Au Gabon, contester une élection coûte désormais 500 000 FCFA. La Cour constitutionnelle l’a décidé, officiellement pour « filtrer les recours fantaisistes ». Officieusement, c’est un verrou en or massif, qui transforme le droit fondamental de contester les résultats en un privilège réservé aux plus riches.
Après un scrutin marqué par le chaos, les bourrages d’urnes et les irrégularités orchestrées par le pouvoir, cette mesure ressemble moins à une précaution administrative qu’à une machine à museler toute contestation citoyenne. Les candidats modestes, petits partis et simples citoyens n’ont désormais d’autre choix que de se taire ou de se plier au diktat financier.
La Cour, censée être l’arbitre impartial, s’érige en gardienne du silence : elle sélectionne qui peut parler et qui doit se taire. Les fraudeurs, eux, circulent librement, protégés par ce péage judicaire. La transition, qui aurait dû restaurer la confiance et la transparence, se retrouve sérieusement compromise : la démocratie se vend désormais au prix fort.
Le peuple observe, impuissant, pendant que la justice devient un produit de luxe. La démocratie gabonaise n’est plus un droit, mais un privilège pour ceux qui peuvent se permettre de payer le prix de la vérité : un demi-million de francs CFA pour un recours.

▶ Extraits de données:
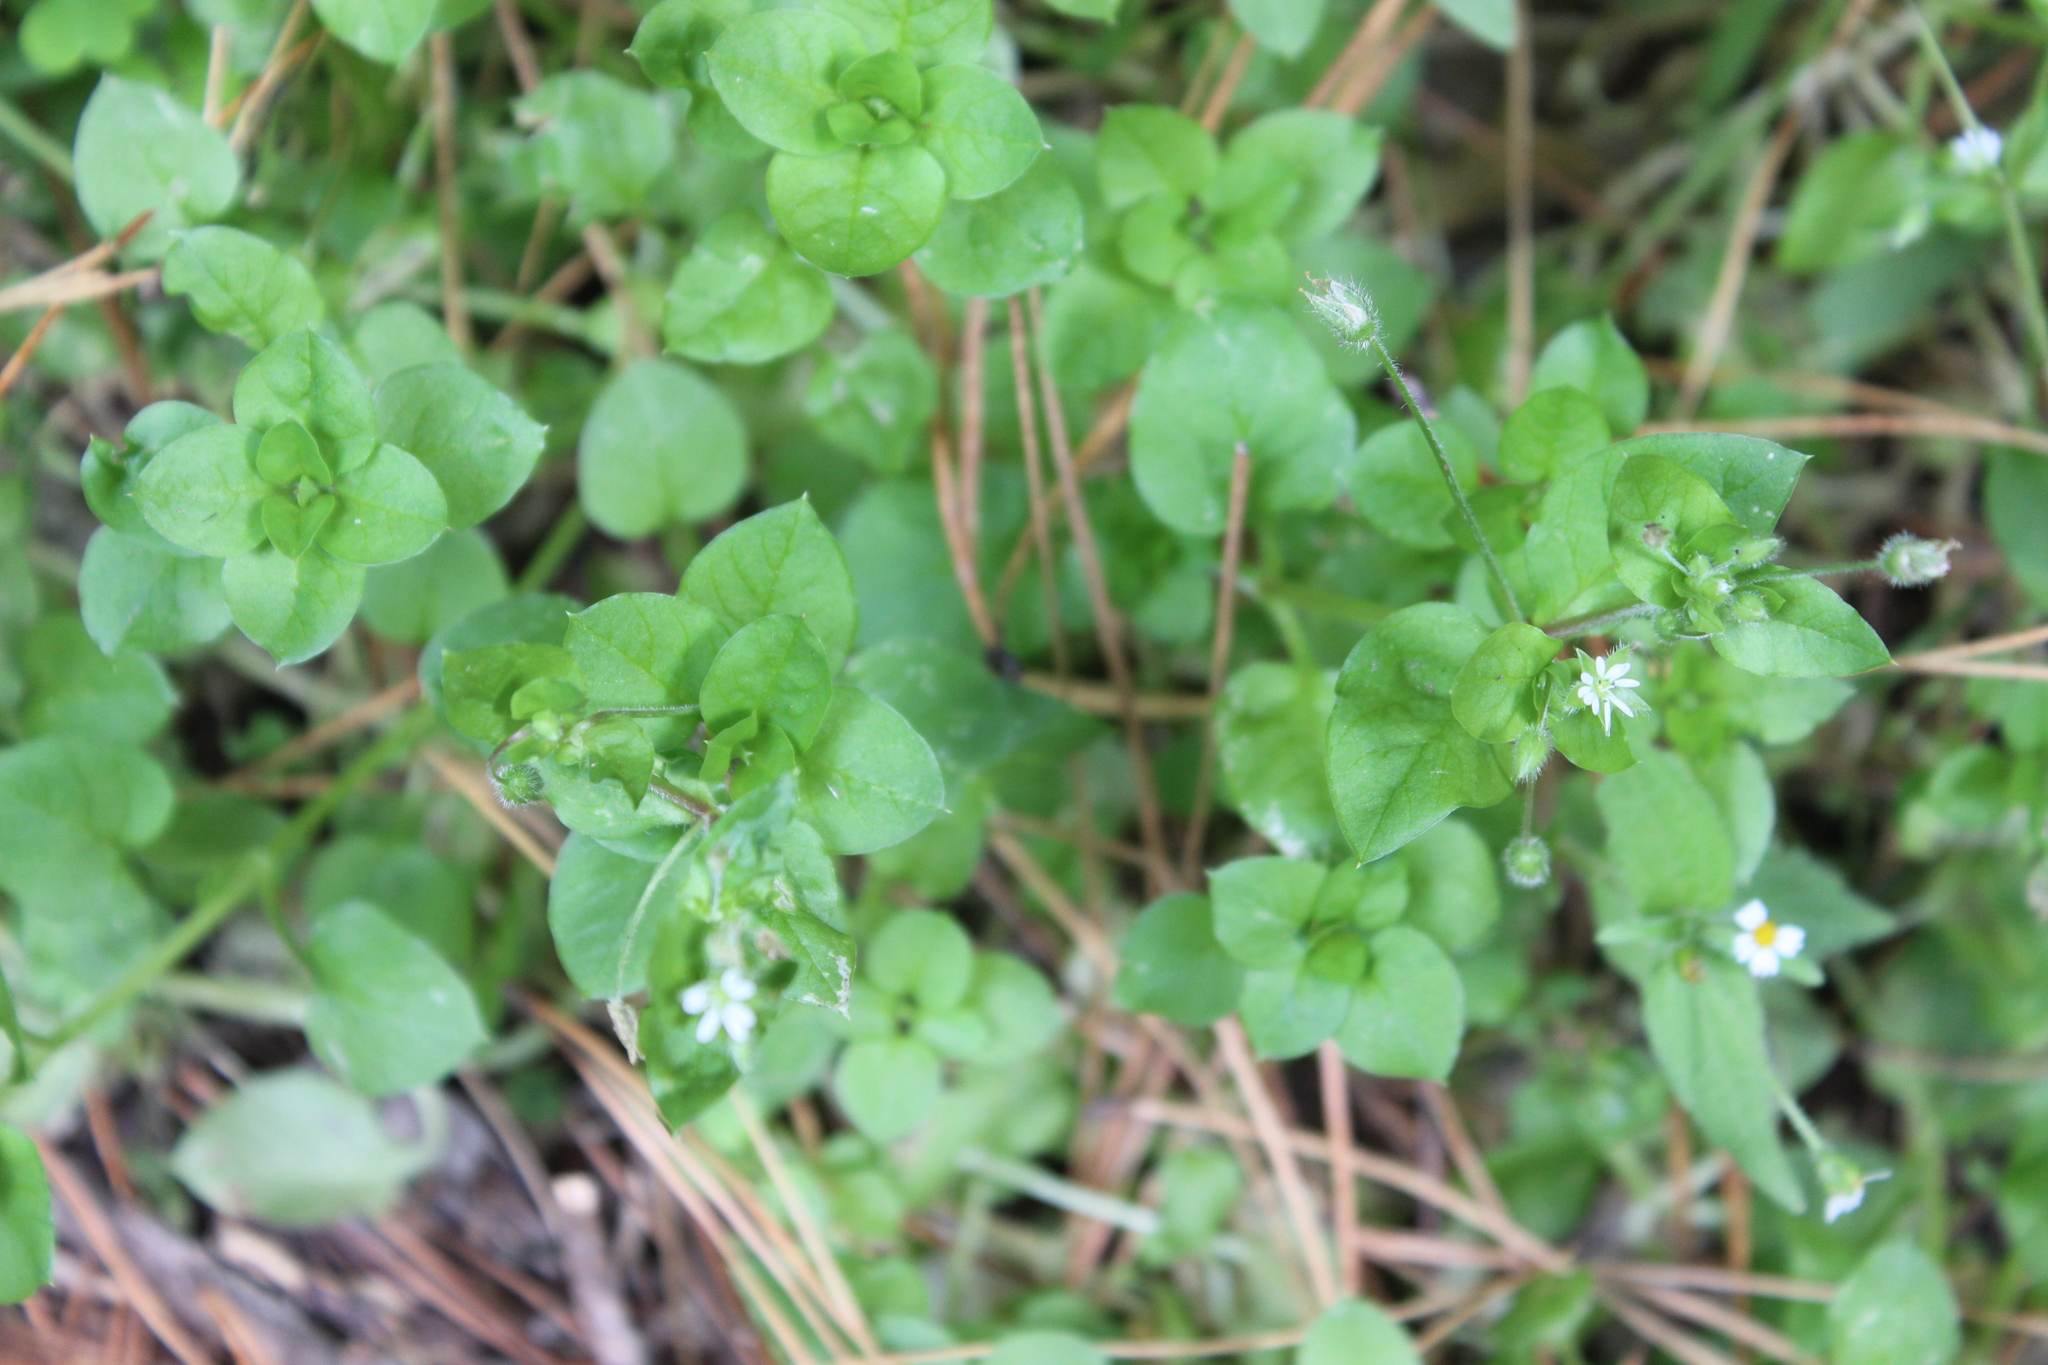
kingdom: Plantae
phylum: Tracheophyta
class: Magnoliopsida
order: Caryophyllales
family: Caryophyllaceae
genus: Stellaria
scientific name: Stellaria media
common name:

▶ Série de consignes:
1. Dans le texte sur les recours électoraux au Gabon, relevez tous ceux qui n'ont désormais d'autre choix que de se taire ou de se plier au diktat financier.
2. Recopiez à l'identique le passage du texte sur les recours électoraux au Gabon qui commence par « La Cour, censée » et se termine par « au prix fort. ».

▶ Réponses:
1. les candidats modestes ; les petits partis ; les simples citoyens

2.
La Cour, censée être l’arbitre impartial, s’érige en gardienne du silence : elle sélectionne qui peut parler et qui doit se taire. Les fraudeurs, eux, circulent librement, protégés par ce péage judicaire. La transition, qui aurait dû restaurer la confiance et la transparence, se retrouve sérieusement compromise : la démocratie se vend désormais au prix fort.